The House defied President Reagan last night as moderate Republicans joined Democrats in approving an $87.3 billion appropriations bill for education, health, welfare and jobs programs that GOP leaders described as a prime target for a veto.

A vote against sending the measure back to committee for major cuts was close enough to provide "clear evidence, with room to spare, that a veto can be sustained," House Minority Whip Trent Lott (R-Miss.) said after the bill passed.

News from the Senate was potentially worse for Reagan. Appropriations Committee Republicans, rejecting his proposal for a 12 percent cut in discretionary domestic spending this year, agreed privately to double his $2 billion defense cut while taking $1 billion from domestic programs rather than the more than $8 billion Reagan proposed.

Senate GOP sources said they would couple the overall $5 billion appropriations cut with cost-of-living adjustments for big entitlement programs and a three-month delay in the mid-1982 tax cut.

In the House, after more than seven hours of deliberation, the vote was 249 to 168 against recommitting the measure, with 39 Republican moderates joining the Democratic leadership in opposing the move while 28 Democrats voted for it.

Among Washington area members who voted on the bill, only Rep. Frank R. Wolf (R-Va.) voted to recommit the measure.

The bill, viewed as a test of strength for Reagan's latest round of budget cuts, was approved by a voice vote and sent to the Senate, where the administration is expected to concentrate its pressure for new spending cutbacks.

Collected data
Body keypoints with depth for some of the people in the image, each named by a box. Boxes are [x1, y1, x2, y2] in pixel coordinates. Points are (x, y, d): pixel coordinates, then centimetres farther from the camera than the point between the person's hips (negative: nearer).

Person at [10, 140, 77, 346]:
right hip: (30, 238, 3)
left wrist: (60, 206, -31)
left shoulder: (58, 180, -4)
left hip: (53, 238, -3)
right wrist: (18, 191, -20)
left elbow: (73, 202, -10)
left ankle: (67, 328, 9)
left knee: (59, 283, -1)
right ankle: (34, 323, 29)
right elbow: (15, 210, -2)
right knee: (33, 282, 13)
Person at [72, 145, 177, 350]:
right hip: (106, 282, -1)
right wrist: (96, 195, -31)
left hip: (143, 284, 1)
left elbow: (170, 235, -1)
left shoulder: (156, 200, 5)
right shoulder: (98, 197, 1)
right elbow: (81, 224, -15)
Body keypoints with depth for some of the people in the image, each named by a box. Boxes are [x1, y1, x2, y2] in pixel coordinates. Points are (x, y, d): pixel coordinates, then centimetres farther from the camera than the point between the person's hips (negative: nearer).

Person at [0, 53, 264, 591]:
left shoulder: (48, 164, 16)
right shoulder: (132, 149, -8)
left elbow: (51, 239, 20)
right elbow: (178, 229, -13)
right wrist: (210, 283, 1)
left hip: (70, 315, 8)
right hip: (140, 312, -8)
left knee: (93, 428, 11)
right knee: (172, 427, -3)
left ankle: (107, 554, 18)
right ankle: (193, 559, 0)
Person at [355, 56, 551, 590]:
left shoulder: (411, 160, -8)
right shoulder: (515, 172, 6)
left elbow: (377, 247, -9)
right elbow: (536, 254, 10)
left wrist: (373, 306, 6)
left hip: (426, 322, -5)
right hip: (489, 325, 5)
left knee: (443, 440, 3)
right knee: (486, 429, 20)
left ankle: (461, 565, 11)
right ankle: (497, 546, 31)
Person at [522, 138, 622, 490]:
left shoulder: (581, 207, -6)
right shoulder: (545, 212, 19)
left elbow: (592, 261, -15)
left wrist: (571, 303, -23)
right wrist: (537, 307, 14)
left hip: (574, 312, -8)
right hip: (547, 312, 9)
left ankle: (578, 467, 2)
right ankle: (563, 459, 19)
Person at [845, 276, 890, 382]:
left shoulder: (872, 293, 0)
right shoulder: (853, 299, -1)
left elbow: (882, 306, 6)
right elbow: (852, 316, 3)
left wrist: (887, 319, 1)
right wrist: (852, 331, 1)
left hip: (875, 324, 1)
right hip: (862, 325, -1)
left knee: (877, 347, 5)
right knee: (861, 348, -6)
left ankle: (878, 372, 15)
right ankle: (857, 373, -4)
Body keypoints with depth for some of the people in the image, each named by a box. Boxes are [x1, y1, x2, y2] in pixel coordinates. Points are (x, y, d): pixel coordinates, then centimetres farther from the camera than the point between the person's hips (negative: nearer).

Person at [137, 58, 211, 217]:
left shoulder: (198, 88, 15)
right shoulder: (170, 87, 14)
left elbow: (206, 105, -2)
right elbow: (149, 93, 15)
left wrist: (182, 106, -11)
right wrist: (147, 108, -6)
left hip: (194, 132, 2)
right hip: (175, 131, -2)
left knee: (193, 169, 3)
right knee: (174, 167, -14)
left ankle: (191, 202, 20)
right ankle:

Assigned task 1:
Rewrite the article on the House spending vote, beginning at the words "A vote against" and stopping after "mid-1982 tax cut.", and replace "three-month" with "six-month".
Assigned task 2:
Extend the article on the House spending vote by writing on from its final sentence.

Reply 1:
A vote against sending the measure back to committee for major cuts was close enough to provide "clear evidence, with room to spare, that a veto can be sustained," House Minority Whip Trent Lott (R-Miss.) said after the bill passed.

News from the Senate was potentially worse for Reagan. Appropriations Committee Republicans, rejecting his proposal for a 12 percent cut in discretionary domestic spending this year, agreed privately to double his $2 billion defense cut while taking $1 billion from domestic programs rather than the more than $8 billion Reagan proposed.

Senate GOP sources said they would couple the overall $5 billion appropriations cut with cost-of-living adjustments for big entitlement programs and a six-month delay in the mid-1982 tax cut.

Reply 2:
The House action stood in sharp contrast to previous Reagan budget victories, when enough Democrats joined a solid Republican minority to give the president what he wanted.

"This was a message to the budget cutters that the House does not want to see the 'safety net' cut to shreds," said Rep. Bill Green (R-N.Y.), a moderate Republican leader.

Earlier in the day, the House, with support from its Democratic leadership, voted to cut $74 million from the bill, just enough to bring it into technical compliance with Congress' budget targets and undercut arguments that the House is busting its own budget.

But the bill, the first to come before either chamber since President Reagan called for a new round of spending cuts two weeks ago, exceeds Reagan's new goal for spending in these areas by nearly $3.5 billion, according to administration officials.

This made it a likely veto target, even though it would appropriate $1.2 billion less than Congress approved for the same programs last year, largely because of cuts it would make in federal jobs programs.

So the administration, backed by House Republican leaders and their conservative Democratic "Boll Weevil" allies, was pushing hard to scuttle the bill, directly or indirectly, by sending it back to the Appropriations Committee.

"The White House is putting on a full-court press out there," said Speaker Thomas P. (Tip) O'Neill Jr. (D-Mass.) shortly before debate opened on the bill, nodding toward the House floor. "It's very possible we've lost a majority," he added, reflecting Democratic concern about the outcome in light of previous budget losses.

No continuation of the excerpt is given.